A hybrid Grasshopper Optimization Algorithm and Harris Hawks Optimizer for Combined Heat and Power Economic Dispatch problem

The Combined Heat and Power Economic Dispatch (CHPED) is a real-world optimization problem with several complex constraints that has been a topic of studies around energy systems and optimization processes. This paper attempts to conceptualize a potent algorithm by combining the Modified Grasshopper Optimization Algorithm (MGOA) and the Improved Harris Hawks Optimizer (IHHO) for attaining a better balance between the beginning stages of global search and the latter stages of global convergence. The proposed attempt is abbreviated as MGOA-IHHO. Firstly, the chaotic and Opposition-Based Learning (OBL) methods are invoked to generate the initial population. Second, the mathematical model of the conventional Grasshopper Optimization Algorithm (GOA) is modified using Sine–Cosine Acceleration Coefficients (SCAC) to simulate the global exploration at the initial iterations and graduating to the global convergence at the final stages of optimization. Hence, it is named MGOA. Finally, the adaptive search mechanism integrates the two improved search phases of HHO with a search phase of MGOA to improve the performance of the proposed optimization method.
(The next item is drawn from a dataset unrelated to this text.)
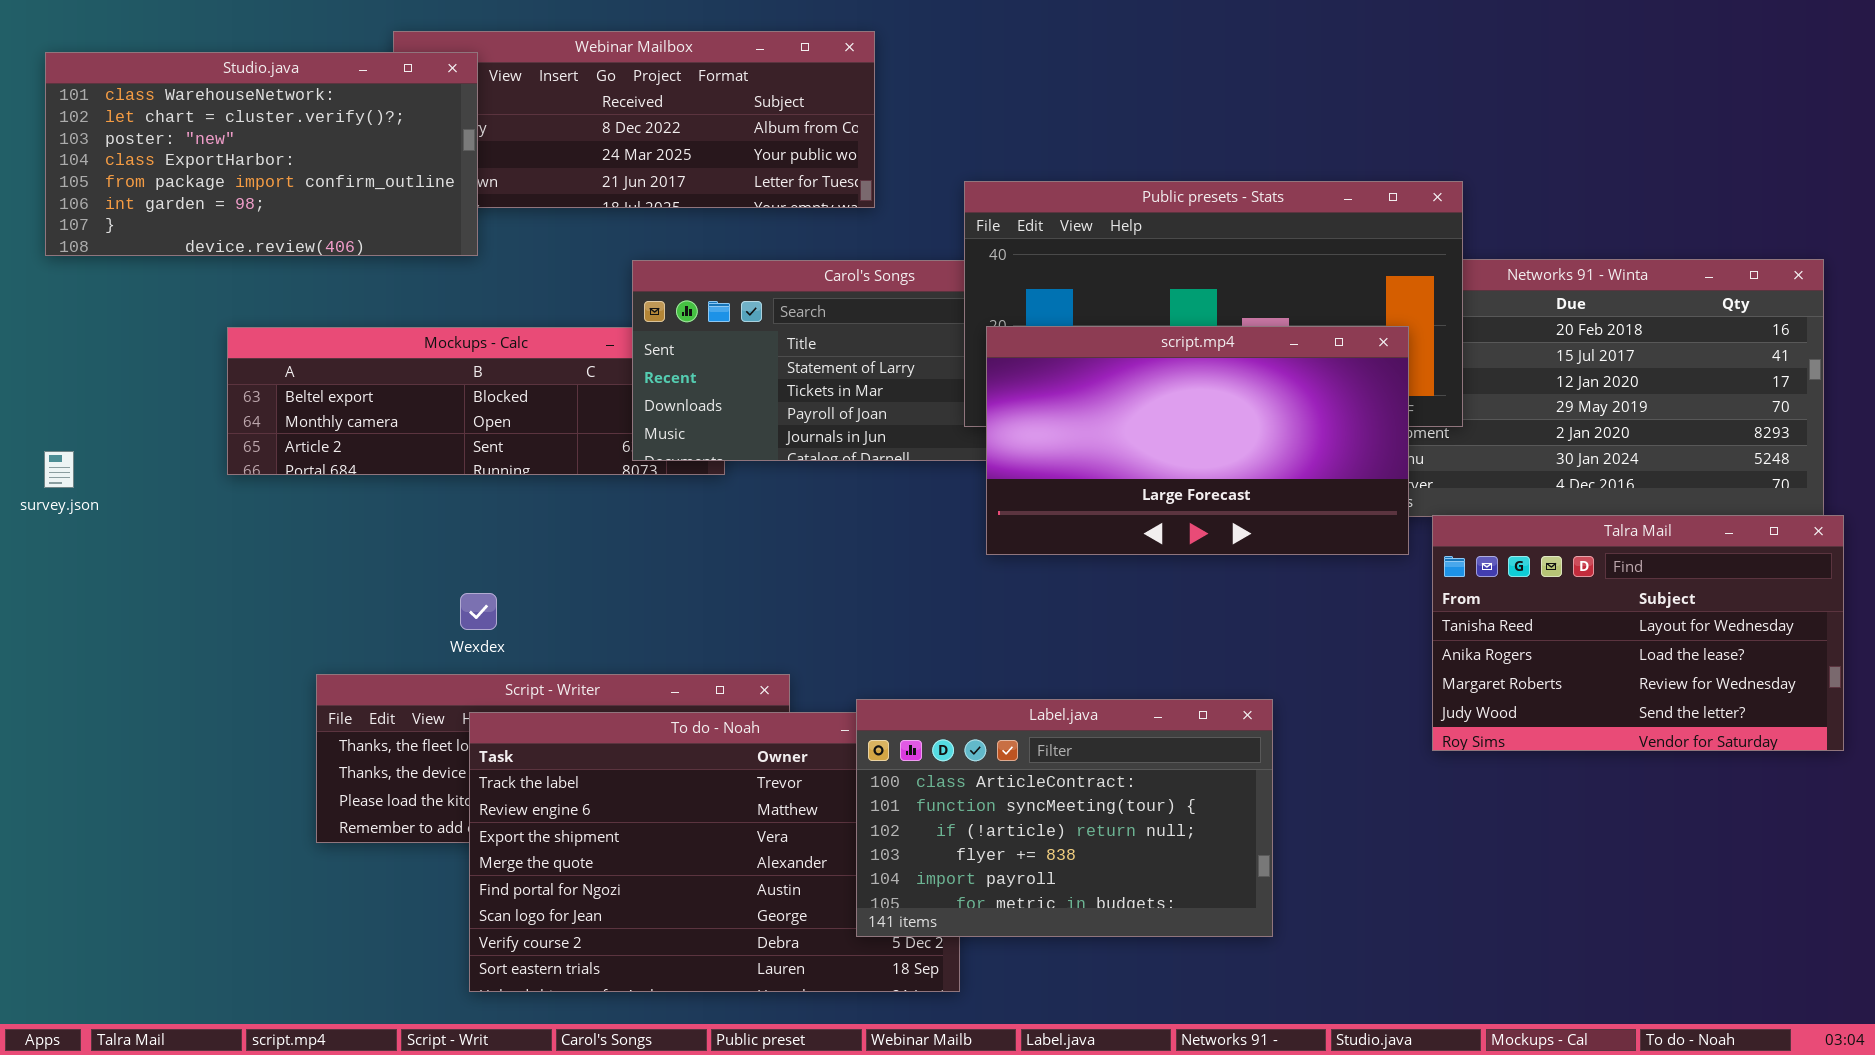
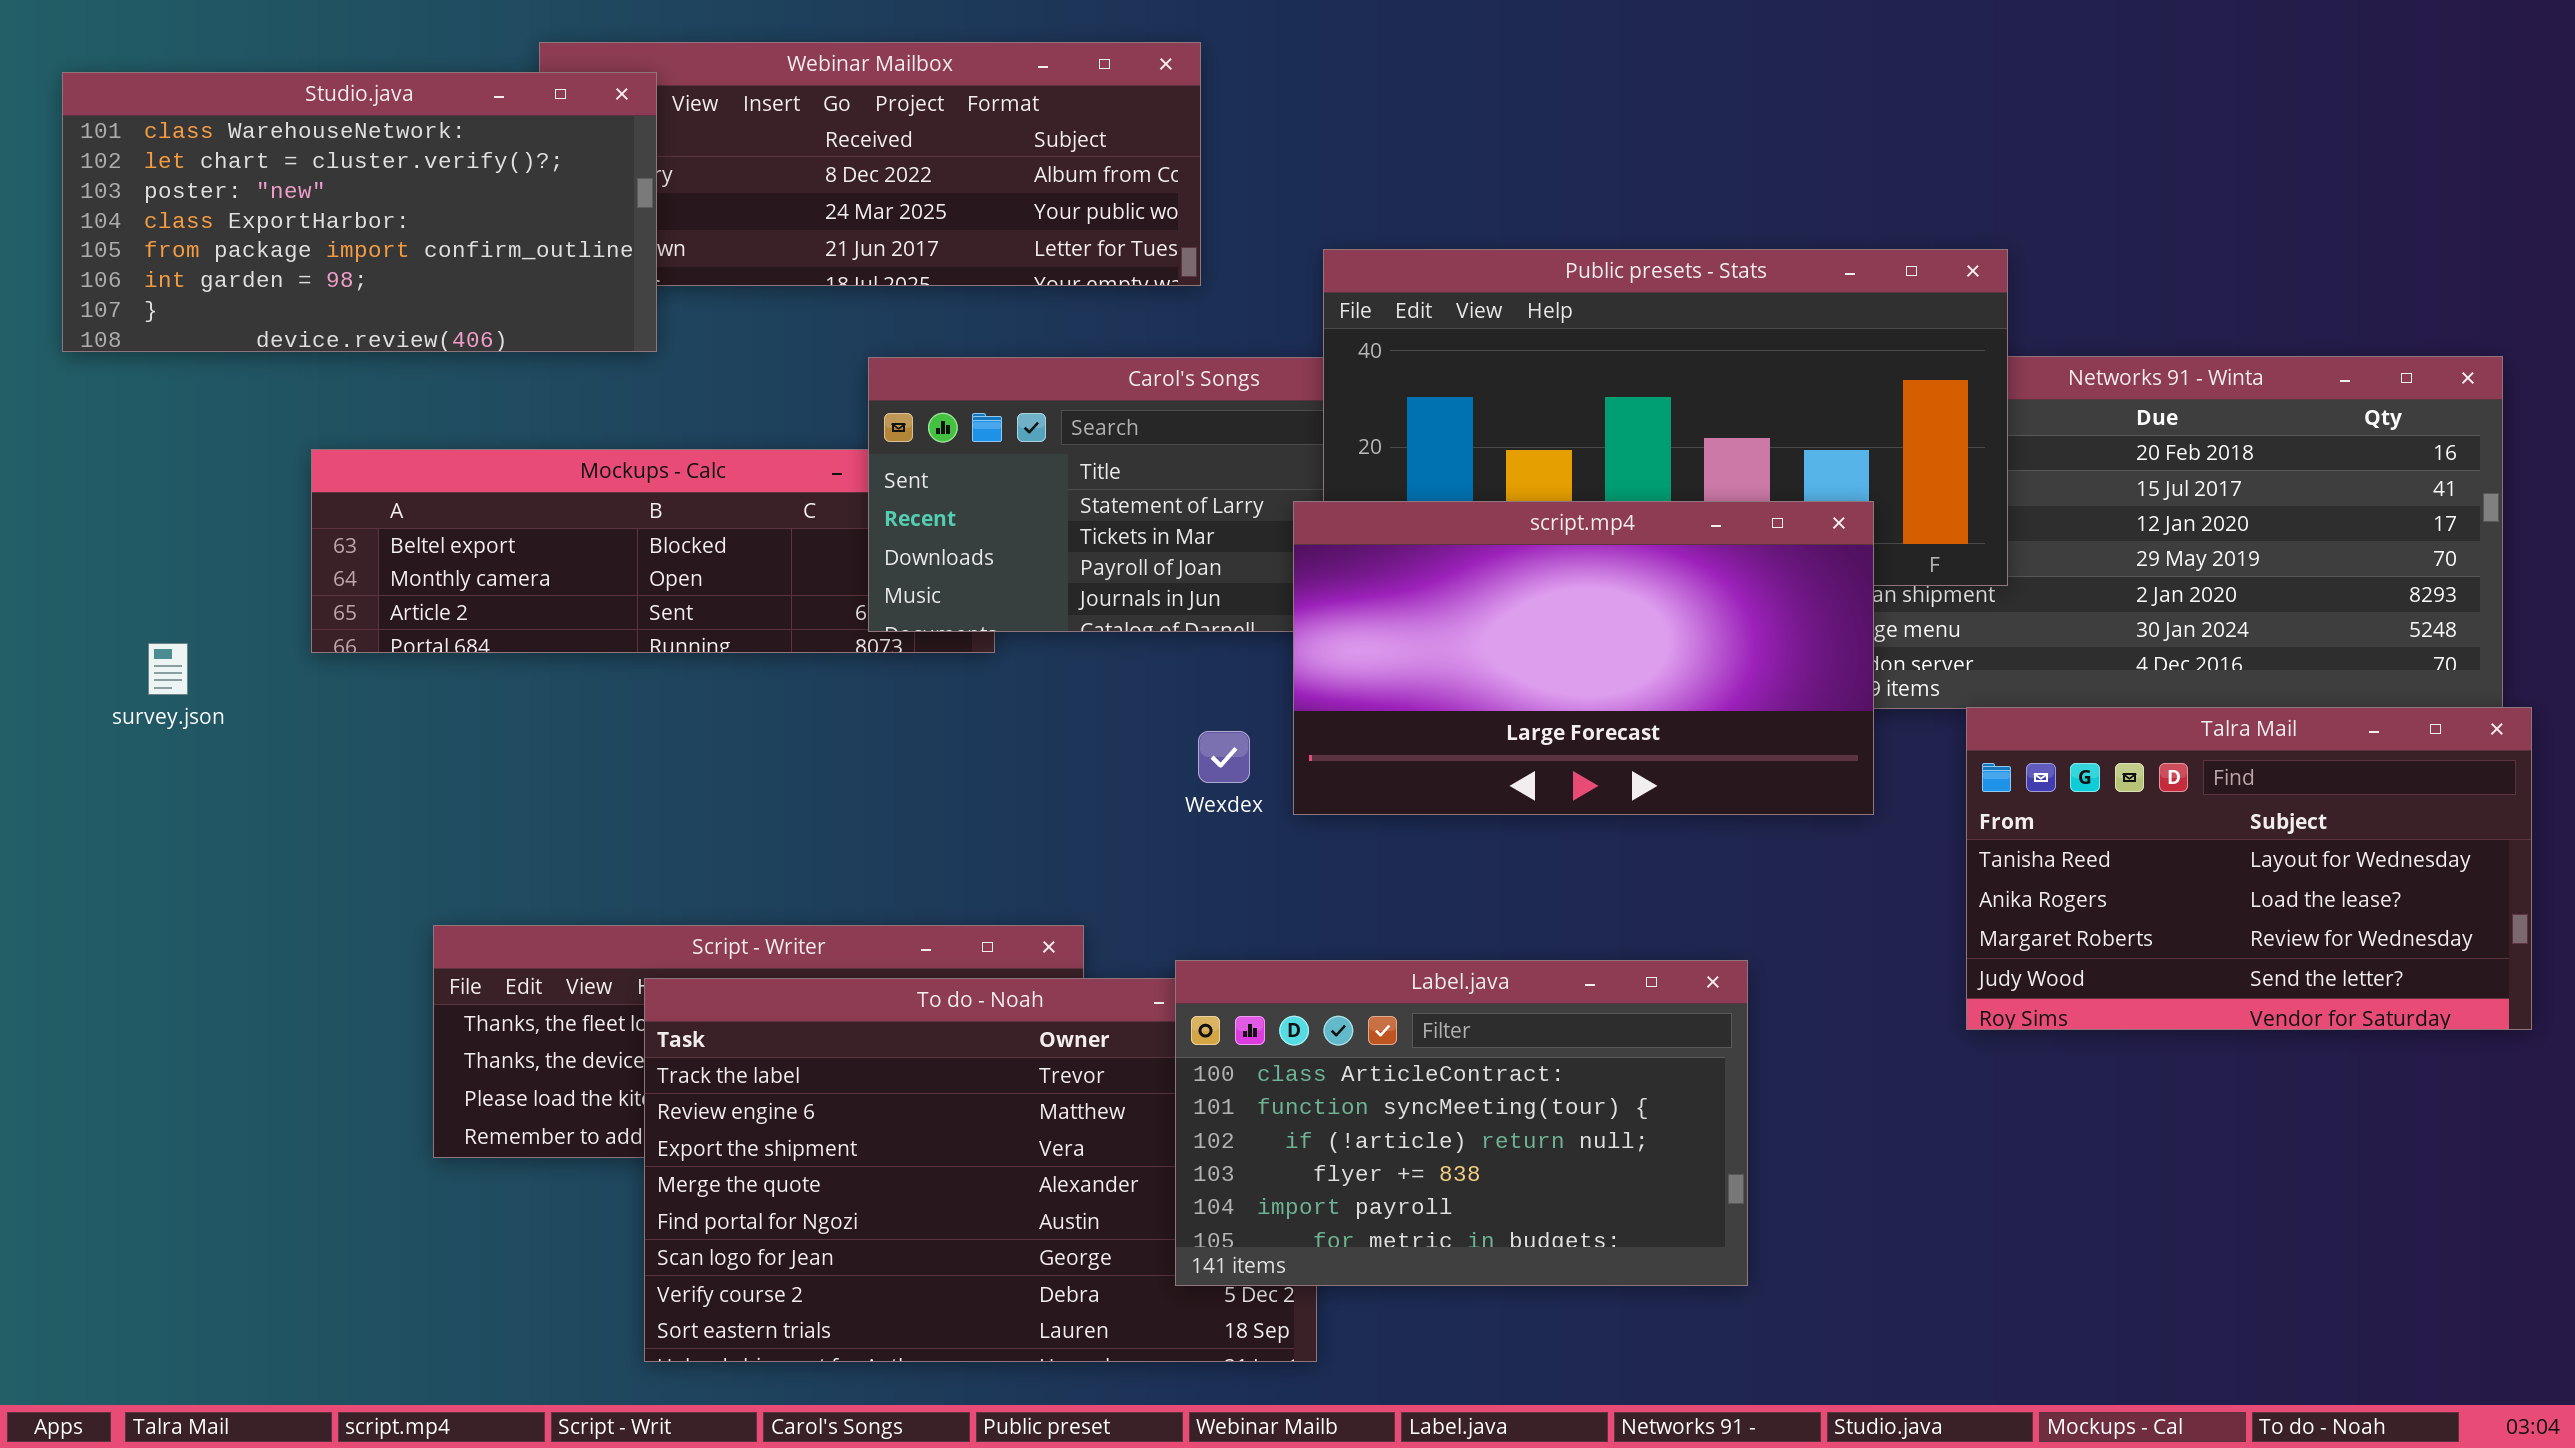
script.mp4: [986,326,1409,555] -> [1293,501,1874,815], moved
survey.json: [44,451,74,488] -> [148,643,188,695], moved
Wexdex: [460,593,497,630] -> [1198,731,1250,783], moved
This mechanism investigates the best solution for the aging level of the individual during the optimal evaluation process for choosing an appropriate search phase in MGOA-IHHO. The intended effect of the proposed MGOA-IHHO method is verified with other nature-inspired methods on standard single-objective test functions including 23 benchmark problems, 30 test suits of IEEE Congress on Evolutionary Computation 2017 (CEC2017), and four CHPED problems. The statistical results ascertain that the proposed hybridized MGOA-IHHO is capable of providing promising results when compared with its variants and optimization algorithms introduced in the literature.